[Data for review Boundary: Start]

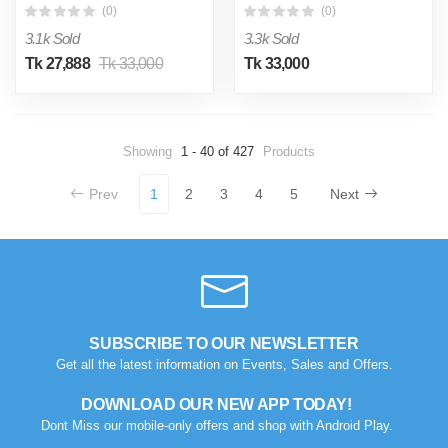
(0)
(0)
3.1k Sold
3.3k Sold
Tk 27,888
Tk 33,000
Tk 33,000
Showing
1 - 40 of 427
Products
Prev
1
2
3
4
5
Next
SUBSCRIBE TO OUR NEWSLETTER
Get all the latest information on Events, Sales and Offers.
DOWNLOAD OUR NEW APP TODAY!
Dont Miss our mobile-only offers and shop with Android Play.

[Data for review Boundary: End]

- [What the task asks]: Please retype the text from the entries above line for line, keeping every word, number, and symbol unchanged, and leave the pictures out of your answer.

- [Task output]:
(0)
(0)
3.1k Sold
3.3k Sold
Tk 27,888
Tk 33,000
Tk 33,000
Showing
1 - 40 of 427
Products
Prev
1
2
3
4
5
Next
SUBSCRIBE TO OUR NEWSLETTER
Get all the latest information on Events, Sales and Offers.
DOWNLOAD OUR NEW APP TODAY!
Dont Miss our mobile-only offers and shop with Android Play.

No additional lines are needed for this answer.